The news is hitting close to home for those who worked with Department of Health Director Loretta Fuddy as well as those she helped. People who knew her say she was a genuine person who always cared for others.

Click here to watch Brenton Awa's report.

"My heart is sick because Loretta Fuddy was truly devoted to her job and her job as director of health was to make sure all the rest of us was healthy," said Senator Josh Green, chairman of the committee on health.

Green worked with Fuddy for three years. He says she was passionate about her job and passionate about the people of Hawaii.

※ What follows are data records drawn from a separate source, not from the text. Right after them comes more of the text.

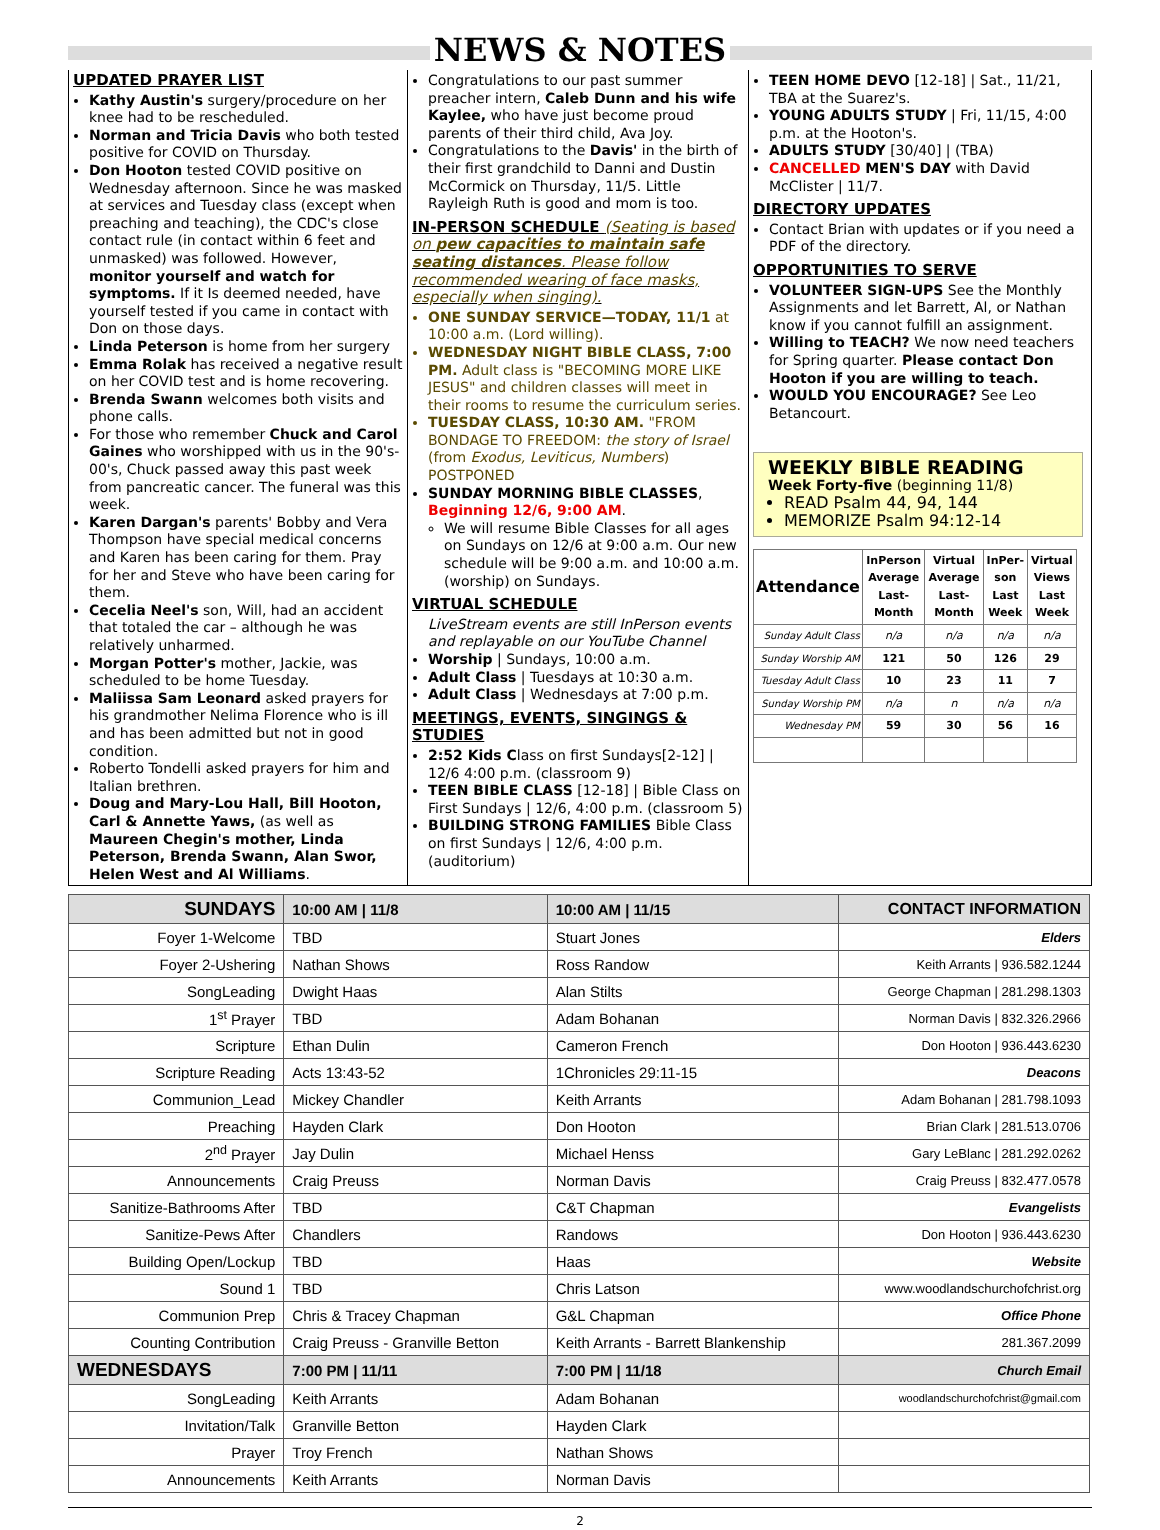NEWS & NOTES
UPDATED PRAYER LIST
Kathy Austin's surgery/procedure on her knee had to be rescheduled.
Norman and Tricia Davis who both tested positive for COVID on Thursday.
Don Hooton tested COVID positive on Wednesday afternoon. Since he was masked at services and Tuesday class (except when preaching and teaching), the CDC's close contact rule (in contact within 6 feet and unmasked) was followed. However, monitor yourself and watch for symptoms. If it Is deemed needed, have yourself tested if you came in contact with Don on those days.
Linda Peterson is home from her surgery
Emma Rolak has received a negative result on her COVID test and is home recovering.
Brenda Swann welcomes both visits and phone calls.
For those who remember Chuck and Carol Gaines who worshipped with us in the 90's-00's, Chuck passed away this past week from pancreatic cancer. The funeral was this week.
Karen Dargan's parents' Bobby and Vera Thompson have special medical concerns and Karen has been caring for them. Pray for her and Steve who have been caring for them.
Cecelia Neel's son, Will, had an accident that totaled the car – although he was relatively unharmed.
Morgan Potter's mother, Jackie, was scheduled to be home Tuesday.
Maliissa Sam Leonard asked prayers for his grandmother Nelima Florence who is ill and has been admitted but not in good condition.
Roberto Tondelli asked prayers for him and Italian brethren.
Doug and Mary-Lou Hall, Bill Hooton, Carl & Annette Yaws, (as well as Maureen Chegin's mother, Linda Peterson, Brenda Swann, Alan Swor, Helen West and Al Williams.
Congratulations to our past summer preacher intern, Caleb Dunn and his wife Kaylee, who have just become proud parents of their third child, Ava Joy.
Congratulations to the Davis' in the birth of their first grandchild to Danni and Dustin McCormick on Thursday, 11/5. Little Rayleigh Ruth is good and mom is too.
IN-PERSON SCHEDULE (Seating is based on pew capacities to maintain safe seating distances. Please follow recommended wearing of face masks, especially when singing).
ONE SUNDAY SERVICE—TODAY, 11/1 at 10:00 a.m. (Lord willing).
WEDNESDAY NIGHT BIBLE CLASS, 7:00 PM. Adult class is "BECOMING MORE LIKE JESUS" and children classes will meet in their rooms to resume the curriculum series.
TUESDAY CLASS, 10:30 AM. "FROM BONDAGE TO FREEDOM: the story of Israel (from Exodus, Leviticus, Numbers) POSTPONED
SUNDAY MORNING BIBLE CLASSES, Beginning 12/6, 9:00 AM.
We will resume Bible Classes for all ages on Sundays on 12/6 at 9:00 a.m. Our new schedule will be 9:00 a.m. and 10:00 a.m. (worship) on Sundays.
VIRTUAL SCHEDULE
LiveStream events are still InPerson events and replayable on our YouTube Channel
Worship | Sundays, 10:00 a.m.
Adult Class | Tuesdays at 10:30 a.m.
Adult Class | Wednesdays at 7:00 p.m.
MEETINGS, EVENTS, SINGINGS & STUDIES
2:52 Kids Class on first Sundays[2-12] | 12/6 4:00 p.m. (classroom 9)
TEEN BIBLE CLASS [12-18] | Bible Class on First Sundays | 12/6, 4:00 p.m. (classroom 5)
BUILDING STRONG FAMILIES Bible Class on first Sundays | 12/6, 4:00 p.m. (auditorium)
TEEN HOME DEVO [12-18] | Sat., 11/21, TBA at the Suarez's.
YOUNG ADULTS STUDY | Fri, 11/15, 4:00 p.m. at the Hooton's.
ADULTS STUDY [30/40] | (TBA)
CANCELLED MEN'S DAY with David McClister | 11/7.
DIRECTORY UPDATES
Contact Brian with updates or if you need a PDF of the directory.
OPPORTUNITIES TO SERVE
VOLUNTEER SIGN-UPS See the Monthly Assignments and let Barrett, Al, or Nathan know if you cannot fulfill an assignment.
Willing to TEACH? We now need teachers for Spring quarter. Please contact Don Hooton if you are willing to teach.
WOULD YOU ENCOURAGE? See Leo Betancourt.
WEEKLY BIBLE READING
Week Forty-five (beginning 11/8)
READ Psalm 44, 94, 144
MEMORIZE Psalm 94:12-14
| Attendance | InPerson Average Last-Month | Virtual Average Last-Month | InPer-son Last Week | Virtual Views Last Week |
| --- | --- | --- | --- | --- |
| Sunday Adult Class | n/a | n/a | n/a | n/a |
| Sunday Worship AM | 121 | 50 | 126 | 29 |
| Tuesday Adult Class | 10 | 23 | 11 | 7 |
| Sunday Worship PM | n/a | n | n/a | n/a |
| Wednesday PM | 59 | 30 | 56 | 16 |
| SUNDAYS | 10:00 AM / 11/8 | 10:00 AM / 11/15 | CONTACT INFORMATION |
| Foyer 1-Welcome | TBD | Stuart Jones | Elders |
| Foyer 2-Ushering | Nathan Shows | Ross Randow | Keith Arrants / 936.582.1244 |
| SongLeading | Dwight Haas | Alan Stilts | George Chapman / 281.298.1303 |
| 1<sup>st</sup> Prayer | TBD | Adam Bohanan | Norman Davis / 832.326.2966 |
| Scripture | Ethan Dulin | Cameron French | Don Hooton / 936.443.6230 |
| Scripture Reading | Acts 13:43-52 | 1Chronicles 29:11-15 | Deacons |
| Communion_Lead | Mickey Chandler | Keith Arrants | Adam Bohanan / 281.798.1093 |
| Preaching | Hayden Clark | Don Hooton | Brian Clark / 281.513.0706 |
| 2<sup>nd</sup> Prayer | Jay Dulin | Michael Henss | Gary LeBlanc / 281.292.0262 |
| Announcements | Craig Preuss | Norman Davis | Craig Preuss / 832.477.0578 |
| Sanitize-Bathrooms After | TBD | C&T Chapman | Evangelists |
| Sanitize-Pews After | Chandlers | Randows | Don Hooton / 936.443.6230 |
| Building Open/Lockup | TBD | Haas | Website |
| Sound 1 | TBD | Chris Latson | www.woodlandschurchofchrist.org |
| Communion Prep | Chris & Tracey Chapman | G&L Chapman | Office Phone |
| Counting Contribution | Craig Preuss - Granville Betton | Keith Arrants - Barrett Blankenship | 281.367.2099 |
| WEDNESDAYS | 7:00 PM / 11/11 | 7:00 PM / 11/18 | Church Email |
| SongLeading | Keith Arrants | Adam Bohanan | woodlandschurchofchrist@gmail.com |
| Invitation/Talk | Granville Betton | Hayden Clark | |
| Prayer | Troy French | Nathan Shows | |
| Announcements | Keith Arrants | Norman Davis | |
2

"She was always looking out for people with disabilities and you could tell she was on the job I guess, either coming from home or going off to work on Maui or Molokai, and that's when this tragedy occurred," said Green.

Others she helped echoed those feelings.

"We lost a good good good lady. We just had a meeting, I can talk to her you know, she no give us the run around or what, she's a good lady, we're going to miss her," said Boogie Kahikihiwa, a Kalaupapa resident.

Green says he and a colleague learned of Fuddy's death late Wednesday. They reflected on the time they knew her.

"When she came in to the job, absolutely 100 percent of the people supported her testimony. There were tears of joy that she had risen to the department of health directorship and she was proud, and she should have been. She did not just a great job in the department of health, but her whole career," said Green.

While saddened by loss, green says he's proud of Loretta Fuddy, and says she left a legacy for thousands of people to see.

"It's so appropriate that just yesterday the stories broke that Hawaii was number one in health again for the country, and I think director Fuddy deserves the credit for that," said Green. "Maybe some of the last things that she was able to think about was that we made it back to the top, that our state was number one for health and she was our leader on that."